== Stored data entries ==
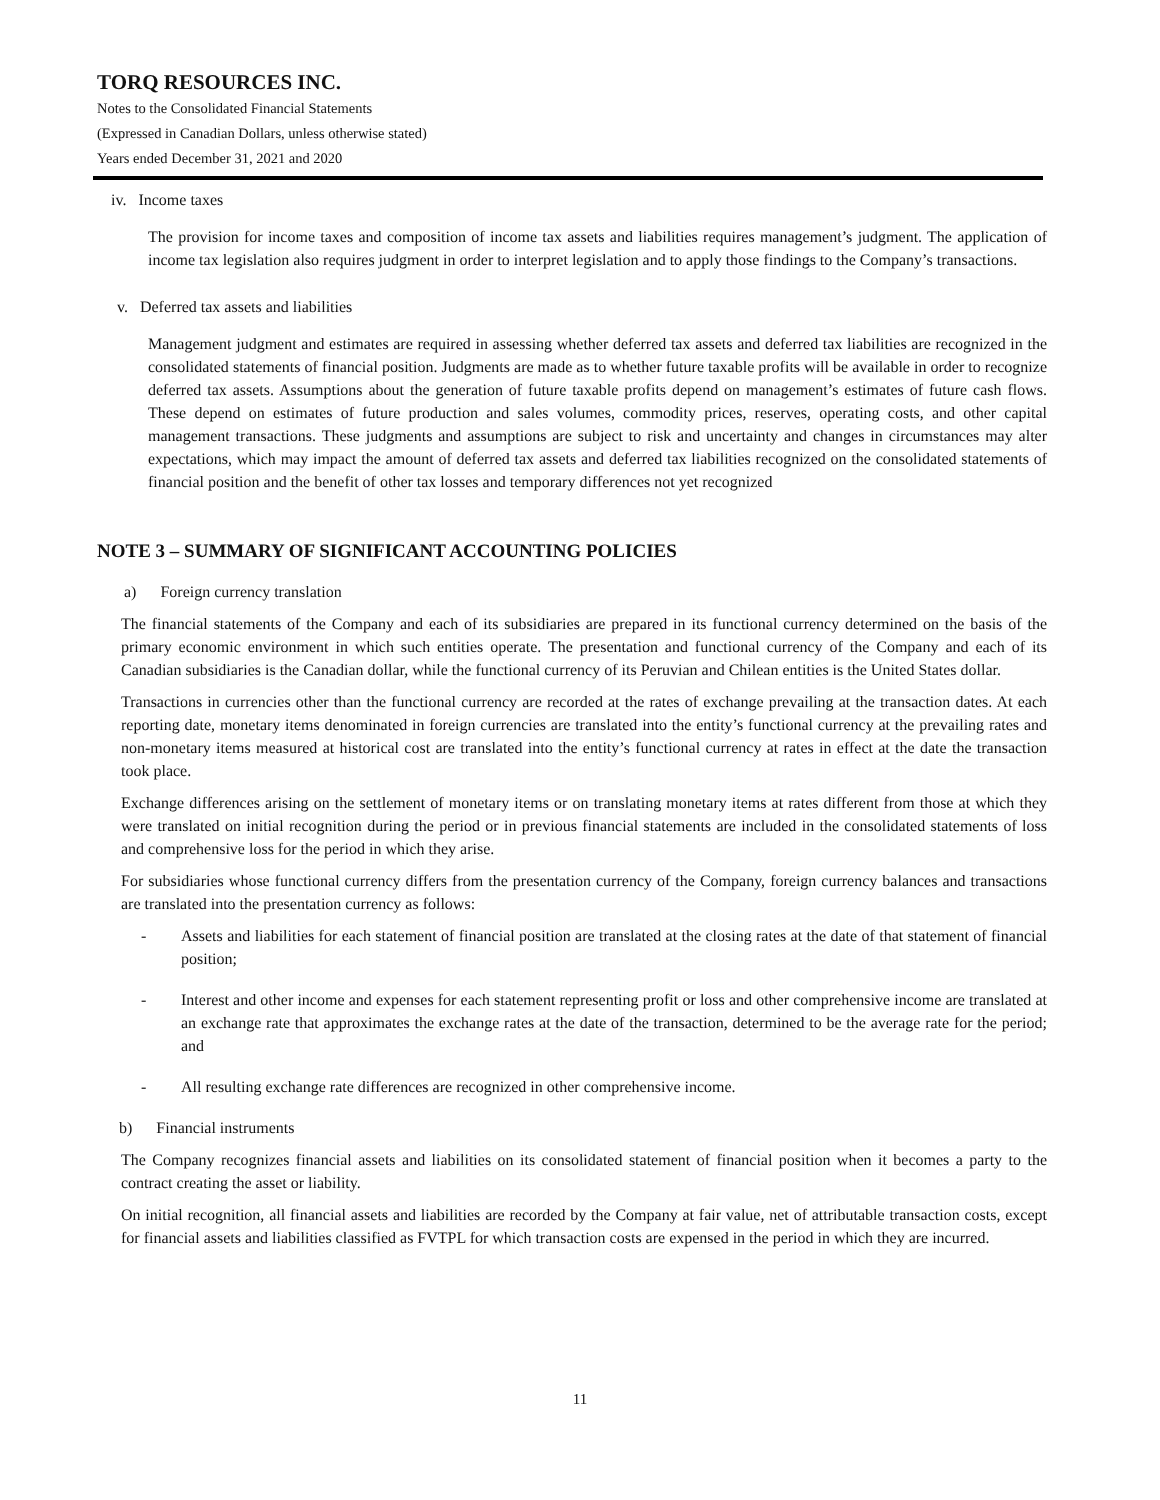TORQ RESOURCES INC.
Notes to the Consolidated Financial Statements
(Expressed in Canadian Dollars, unless otherwise stated)
Years ended December 31, 2021 and 2020
iv. Income taxes
The provision for income taxes and composition of income tax assets and liabilities requires management’s judgment. The application of income tax legislation also requires judgment in order to interpret legislation and to apply those findings to the Company’s transactions.
v. Deferred tax assets and liabilities
Management judgment and estimates are required in assessing whether deferred tax assets and deferred tax liabilities are recognized in the consolidated statements of financial position. Judgments are made as to whether future taxable profits will be available in order to recognize deferred tax assets. Assumptions about the generation of future taxable profits depend on management’s estimates of future cash flows. These depend on estimates of future production and sales volumes, commodity prices, reserves, operating costs, and other capital management transactions. These judgments and assumptions are subject to risk and uncertainty and changes in circumstances may alter expectations, which may impact the amount of deferred tax assets and deferred tax liabilities recognized on the consolidated statements of financial position and the benefit of other tax losses and temporary differences not yet recognized
NOTE 3 – SUMMARY OF SIGNIFICANT ACCOUNTING POLICIES
a) Foreign currency translation
The financial statements of the Company and each of its subsidiaries are prepared in its functional currency determined on the basis of the primary economic environment in which such entities operate. The presentation and functional currency of the Company and each of its Canadian subsidiaries is the Canadian dollar, while the functional currency of its Peruvian and Chilean entities is the United States dollar.
Transactions in currencies other than the functional currency are recorded at the rates of exchange prevailing at the transaction dates. At each reporting date, monetary items denominated in foreign currencies are translated into the entity’s functional currency at the prevailing rates and non-monetary items measured at historical cost are translated into the entity’s functional currency at rates in effect at the date the transaction took place.
Exchange differences arising on the settlement of monetary items or on translating monetary items at rates different from those at which they were translated on initial recognition during the period or in previous financial statements are included in the consolidated statements of loss and comprehensive loss for the period in which they arise.
For subsidiaries whose functional currency differs from the presentation currency of the Company, foreign currency balances and transactions are translated into the presentation currency as follows:
- Assets and liabilities for each statement of financial position are translated at the closing rates at the date of that statement of financial position;
- Interest and other income and expenses for each statement representing profit or loss and other comprehensive income are translated at an exchange rate that approximates the exchange rates at the date of the transaction, determined to be the average rate for the period; and
- All resulting exchange rate differences are recognized in other comprehensive income.
b) Financial instruments
The Company recognizes financial assets and liabilities on its consolidated statement of financial position when it becomes a party to the contract creating the asset or liability.
On initial recognition, all financial assets and liabilities are recorded by the Company at fair value, net of attributable transaction costs, except for financial assets and liabilities classified as FVTPL for which transaction costs are expensed in the period in which they are incurred.
11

== What you have to do ==
Beginning at the line with "a) Foreign currency translation" and ending at the line with "The financial statements", reproduce each line of the data above exactly, and add no other lines.

== Exercise answer ==
a) Foreign currency translation
The financial statements of the Company and each of its subsidiaries are prepared in its functional currency determined on the basis of the primary economic environment in which such entities operate. The presentation and functional currency of the Company and each of its Canadian subsidiaries is the Canadian dollar, while the functional currency of its Peruvian and Chilean entities is the United States dollar.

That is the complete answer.